The membrane organizing protein flotillins have been reported to define a clathrin-independent endocytic route22,23 and support the recycling of cell surface proteins24,25,26. Here we used a combination of approaches to investigate TCR at each step of its endocytic journey; from the plasma membrane to endosomes and back at the cell surface. We show that in activated T cells TCR is internalized through a clathrin-independent pathway into a mobile and long-lived endocytic network supported by flotillins, which controls its recycling to the immunological synapse. In contrast to clathrin-coated vesicles, which dissociate after cargo delivery to intracellular compartments, flotillins were incorporated at the level of the plasma membrane within the vesicles, building-up the TCR endocytic network. Our results further suggest that the recycling supported by flotillin-positive endosomes provides a critical contribution to T cell activation by regulating the nanoscale organization of TCR at the immunological synapse and promoting phosphorylation of signaling proteins, and the nuclear import of transcription factors.


T cell activation promotes T cell receptor complex subunit ζ (TCRζ) but not Lck internalization

Internalization of T cell receptors and associated signaling proteins has been measured predominantly by flow cytometry, which involves bulk measurements and provides no access to the dynamics of vesicle generation or movement. Here, we used a photoactivation approach to visualize and quantify the internalization of TCRζ, and kinase Lck in resting and activated T cells (Fig. 1a, b). Jurkat T cells expressing TCRζ or Lck fused to a photoactivatable mCherry (PA-mCherry) were deposited on non-activating (poly-l-lysine) or activating (antibodies against CD3ε and CD28) cover glasses and imaged between 10 and 40 min after initial surface contact on a confocal microscope at 37 °C. Restricted areas of the plasma membrane were briefly illuminated with 405 nm light to trigger localized photoactivation of PA-mCherry. Internalization of photoactivated TCRζ or Lck was measured using a custom-made analysis routine that quantifies the number of vesicles detected in each frame of the time series. This approach showed that TCRζ underwent constitutive internalization in resting cells (Fig. 1a, c and Supplementary Video 1), in accordance with previous observations13,27. Endocytosis of Lck was less pronounced than that of TCRζ. In activated cells, we observed that TCRζ was rapidly internalized, with most initially photoactivated molecules incorporated into vesicles within 20 s after photoactivation (Fig. 1b, c, and Supplementary Video 2).
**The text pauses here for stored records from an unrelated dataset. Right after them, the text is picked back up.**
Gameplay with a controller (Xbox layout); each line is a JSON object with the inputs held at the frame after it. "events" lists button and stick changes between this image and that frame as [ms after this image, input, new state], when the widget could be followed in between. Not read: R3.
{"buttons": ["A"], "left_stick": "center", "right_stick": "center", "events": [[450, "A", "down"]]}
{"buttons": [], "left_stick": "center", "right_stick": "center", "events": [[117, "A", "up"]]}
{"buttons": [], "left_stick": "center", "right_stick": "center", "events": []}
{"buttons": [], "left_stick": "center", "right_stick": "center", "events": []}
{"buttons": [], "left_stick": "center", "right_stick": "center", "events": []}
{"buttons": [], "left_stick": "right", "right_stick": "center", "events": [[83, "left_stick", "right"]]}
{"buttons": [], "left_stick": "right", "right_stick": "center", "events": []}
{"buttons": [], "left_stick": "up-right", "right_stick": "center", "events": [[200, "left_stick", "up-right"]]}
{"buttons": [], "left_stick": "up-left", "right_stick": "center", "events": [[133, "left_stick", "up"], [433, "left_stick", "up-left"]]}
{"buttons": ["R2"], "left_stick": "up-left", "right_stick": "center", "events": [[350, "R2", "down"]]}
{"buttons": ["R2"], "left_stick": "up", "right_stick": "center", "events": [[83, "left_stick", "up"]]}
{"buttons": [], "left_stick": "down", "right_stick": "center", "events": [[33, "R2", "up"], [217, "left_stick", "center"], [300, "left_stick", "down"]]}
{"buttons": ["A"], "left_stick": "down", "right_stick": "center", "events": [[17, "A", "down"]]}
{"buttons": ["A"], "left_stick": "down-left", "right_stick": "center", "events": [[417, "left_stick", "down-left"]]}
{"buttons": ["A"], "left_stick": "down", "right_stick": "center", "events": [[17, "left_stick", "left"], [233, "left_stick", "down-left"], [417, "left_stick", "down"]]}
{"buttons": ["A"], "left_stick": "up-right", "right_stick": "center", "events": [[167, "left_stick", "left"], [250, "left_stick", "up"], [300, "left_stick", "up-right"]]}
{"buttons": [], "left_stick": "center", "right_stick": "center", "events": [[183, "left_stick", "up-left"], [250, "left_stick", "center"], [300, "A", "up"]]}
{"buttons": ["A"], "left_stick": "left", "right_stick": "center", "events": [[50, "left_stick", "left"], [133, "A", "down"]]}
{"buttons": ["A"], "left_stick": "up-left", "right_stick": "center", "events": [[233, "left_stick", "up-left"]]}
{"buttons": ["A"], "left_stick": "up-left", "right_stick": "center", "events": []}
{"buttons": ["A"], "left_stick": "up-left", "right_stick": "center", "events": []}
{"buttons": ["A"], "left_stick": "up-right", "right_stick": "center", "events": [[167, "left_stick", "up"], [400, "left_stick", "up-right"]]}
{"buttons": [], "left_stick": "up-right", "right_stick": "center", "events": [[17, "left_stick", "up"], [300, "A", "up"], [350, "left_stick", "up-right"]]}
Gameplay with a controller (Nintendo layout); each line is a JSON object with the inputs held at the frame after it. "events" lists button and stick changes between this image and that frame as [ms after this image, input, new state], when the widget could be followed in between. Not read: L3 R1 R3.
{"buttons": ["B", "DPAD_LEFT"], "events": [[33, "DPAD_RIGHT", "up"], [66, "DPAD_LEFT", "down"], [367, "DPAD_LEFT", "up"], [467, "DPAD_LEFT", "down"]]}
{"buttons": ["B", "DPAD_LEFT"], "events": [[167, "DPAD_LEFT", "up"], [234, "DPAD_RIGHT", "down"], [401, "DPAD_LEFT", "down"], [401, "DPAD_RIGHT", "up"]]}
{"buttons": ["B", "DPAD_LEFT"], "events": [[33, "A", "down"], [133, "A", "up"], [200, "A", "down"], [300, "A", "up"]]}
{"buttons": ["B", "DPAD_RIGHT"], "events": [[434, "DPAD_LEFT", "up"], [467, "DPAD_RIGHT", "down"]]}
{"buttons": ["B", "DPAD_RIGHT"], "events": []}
By contrast, photoactivated Lck molecules were strictly retained at the cell surface in activated cells (Fig. 1b, c and Supplementary Video 3).

Fig. 1

T cell activation and signaling promote fast internalization of TCRζ but not of Lck. a Left: Representative images of Jurkat T cells expressing TCRζ-PA-mCherry (top panels) or Lck-PA-mCherry (bottom panels), allowed to adhere on non-activating (poly-l-lysine) or b activating (anti-CD3ε and anti-CD28) surfaces, photoactivated on membrane region of interest and subsequently imaged for 250 s. Images show T cells before and after activation and at indicated time points. Right: number of PA-mCherry vesicles detected in each frame during the time of acquisition. c Maximum number of PA-mCherry vesicles detected in a given frame during the 250 s acquisition time. Each dot represents a cell. d Maximum number of PA-mCherry vesicles detected in Jurkat cells lacking functional Lck (JCam1), Zap70 (P116) or Lat (LAT KO) and activated on anti-CD3ε and anti-CD28 coated surfaces. Horizontal dashed line represents the values for TCRζ in activated cells from panel c. e Representative examples of TCRζ-PA-mCherry vesicle tracks detected in activated untreated cells or treated with dynasore or CK666. Color scale is length in µm. f Length of vesicle tracks in untreated, dynasore or CK666 treated cells. Each dot is one track. g Zoomed images of immobile TCRζ-PA-mCherry vesicles in dynasore (top) or CK666 (bottom) treated Jurkat T cells. Scale bar is 0.5 µm. h Fluorescence intensity profiles over time of single vesicles, such as those shown in g and neighboring plasma membrane regions of the same size. Scale bars, 5 µm. Data obtained from three or more independent experiments. Small horizontal lines indicate mean (±SEM). ns, not significant; *p < 0.01; ***p < 0.0001; ****p < 0.00001; Mann–Whitney t-test

We next investigated how the rapid endocytosis of TCRζ was connected to TCR signaling, using Jurkat T cell lines lacking essential components of early TCR signaling; the kinases Lck (JCaM1), and Zap70 (P116) or the adaptor protein Lat (knock-out by CRISPR/Cas9 gene editing). In the absence of Lck or Zap70, TCRζ was internalized significantly less upon TCR activation than in wild-type cells, forming a similar number of vesicles as in resting cells (Fig. 1d, Supplementary Fig. 1a). However, knocking-out Lat, which is directly downstream of Zap70 in the TCR signaling cascade, did not impair TCRζ endocytosis (Fig. 1d). Altogether, these results demonstrate that kinase-mediated early signaling events immediately downstream of TCR activation promote fast and selective endocytosis of TCRζ.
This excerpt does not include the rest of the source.